Zum Lachen und Verzweifeln Die Burka auf der Bühne
15.05.2011, 11:56 Uhr
"In dieser bescheuerten Verpackung!"
(Foto: picture alliance / dpa)
Für die einen ist es eine "verwachsene Tradition", für die anderen die "Auslöschung des Gesichts": Das Schauspiel Hannover thematisiert in einer Uraufführung die Vollverschleierung von Frauen in einem Theaterstück. Politisch unkorrekt bringt es die Zuschauer zum Lachen, aber auch zum Zweifeln.
Er lebt seit Jahren in Deutschland, ist ein Vorzeigemoslem, ein "Integrationswunder", wie ihn sein bester Freund nennt. Doch dann verliebt er sich auf einer Reise in sein persisches Herkunftsland - in eine verschleierte Frau. Das Schauspiel Hannover bringt in einer Uraufführung mit "Ursprung der Welt" den Konflikt um den Islam und die Burka auf die Bühne.
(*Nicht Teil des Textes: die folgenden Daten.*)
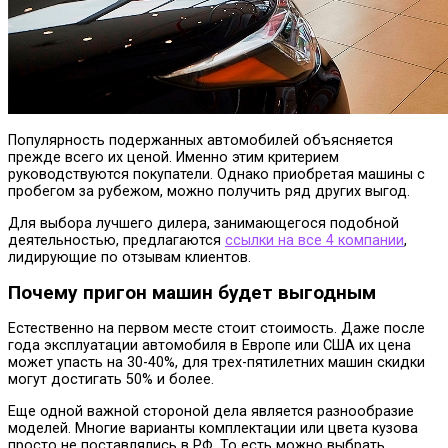
Популярность подержанных автомобилей объясняется
прежде всего их ценой. Именно этим критерием
руководствуются покупатели. Однако приобретая машины с
пробегом за рубежом, можно получить ряд других выгод.
Для выбора лучшего дилера, занимающегося подобной
деятельностью, предлагаются
cсылки на все 4 компании
,
лидирующие по отзывам клиентов.
Почему пригон машин будет выгодным
Естественно на первом месте стоит стоимость. Даже после
года эксплуатации автомобиля в Европе или США их цена
может упасть на 30-40%, для трех-пятилетних машин скидки
могут достигать 50% и более.
Еще одной важной стороной дела является разнообразие
моделей. Многие варианты комплектации или цвета кузова
просто не поставлялись в РФ. То есть можно выбрать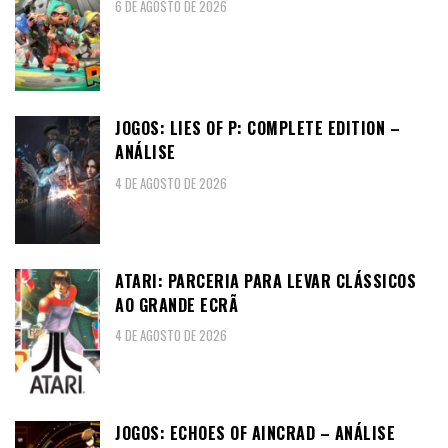
6 DE AGOSTO DE 2026
JOGOS: LIES OF P: COMPLETE EDITION –
ANÁLISE
4 DE AGOSTO DE 2026
ATARI: PARCERIA PARA LEVAR CLÁSSICOS
AO GRANDE ECRÃ
4 DE AGOSTO DE 2026
JOGOS: ECHOES OF AINCRAD – ANÁLISE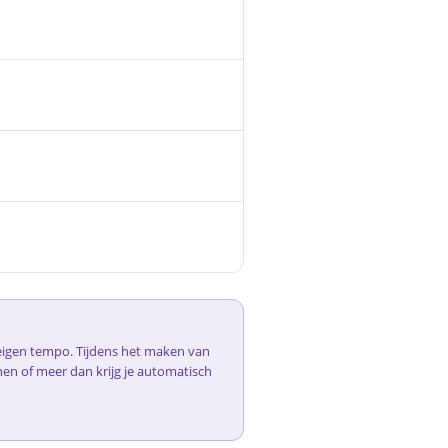
e eigen tempo. Tijdens het maken van
nen of meer dan krijg je automatisch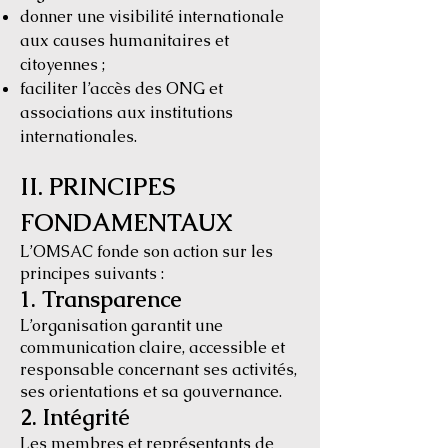
donner une visibilité internationale
aux causes humanitaires et
citoyennes ;
faciliter l’accès des ONG et
associations aux institutions
internationales.
II. PRINCIPES
FONDAMENTAUX
L’OMSAC fonde son action sur les
principes suivants :
1. Transparence
L’organisation garantit une
communication claire, accessible et
responsable concernant ses activités,
ses orientations et sa gouvernance.
2. Intégrité
Les membres et représentants de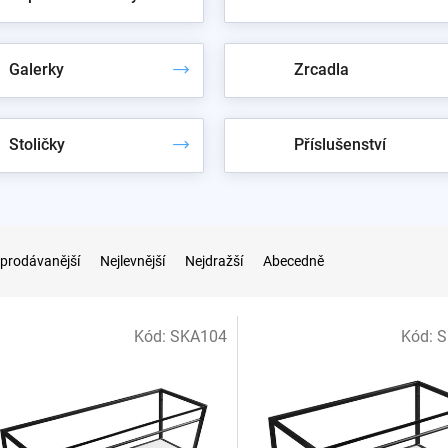
Galerky
Zrcadla
Stoličky
Příslušenství
prodávanější
Nejlevnější
Nejdražší
Abecedně
Kód:
SKA104
Kód:
S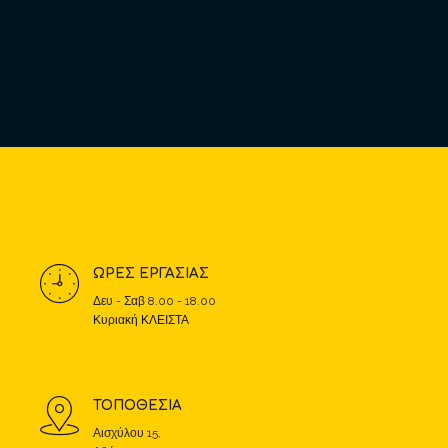
ΩΡΕΣ ΕΡΓΑΣΙΑΣ
Δευ - Σαβ 8.00 - 18.00
Κυριακή ΚΛΕΙΣΤΑ
ΤΟΠΟΘΕΣΙΑ
Αισχύλου 15,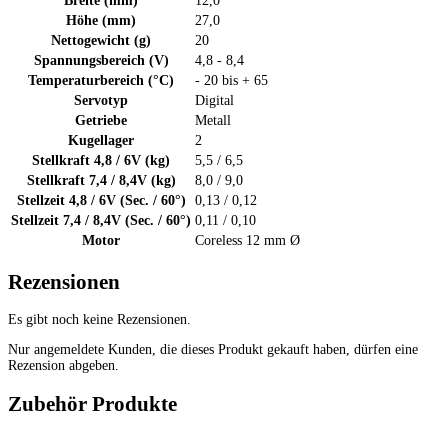
Breite (mm)
12,0
Höhe (mm)
27,0
Nettogewicht (g)
20
Spannungsbereich (V)
4,8 - 8,4
Temperaturbereich (°C)
- 20 bis + 65
Servotyp
Digital
Getriebe
Metall
Kugellager
2
Stellkraft 4,8 / 6V (kg)
5,5 / 6,5
Stellkraft 7,4 / 8,4V (kg)
8,0 / 9,0
Stellzeit 4,8 / 6V (Sec. / 60°)
0,13 / 0,12
Stellzeit 7,4 / 8,4V (Sec. / 60°)
0,11 / 0,10
Motor
Coreless 12 mm Ø
Rezensionen
Es gibt noch keine Rezensionen.
Nur angemeldete Kunden, die dieses Produkt gekauft haben, dürfen eine
Rezension abgeben.
Zubehör Produkte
Es ist ein Theaterstück, in dem zwei Freunde stellvertretend für die deutsche und europäische Gesellschaft diskutieren - über die sexuelle Hemmungslosigkeit auf der einen Seite und die religiöse Unterdrückung von Frauen auf der anderen Seite.
"Das Stück spielt mit vielen Klischees und Meinungen über den Schleier", sagt Regisseurin Tina Lanik, die das eineinhalbstündige Theaterstück inszeniert hat und am Freitagabend als Voraufführung in Hannover zeigte. Für Samstag war die Uraufführung geplant. Es bringe den Konflikt unterhaltsam, aber auch nachdenklich auf den Punkt, sagt Lanik. "Der Zuschauer ertappt sich, wie er erst einer Argumentation folgt und dann aber auch die nächste Wendung versteht."
Dementsprechend hin und her gerissen ist das Publikum zwischen Verstehen, Zweifeln und Reflektieren, während die Schauspieler in einem komplett weißen Raum um einen langen Tisch herumlaufen und sich gegenseitig anbrüllen. "Warum lässt du sie hier in dieser bescheuerten Verpackung rumlaufen?", fragt Gyges (Janko Kahle) außer sich vor Wut. "Sie will das so, was soll ich tun? Der Schleier ist ein Teil von ihr, der ist mit ihr verwachsen", antwortet sein Freund Kandaules (Rainer Frank) verzweifelt. "Mit welchem Recht kann ich ihr irgendwas verbieten?"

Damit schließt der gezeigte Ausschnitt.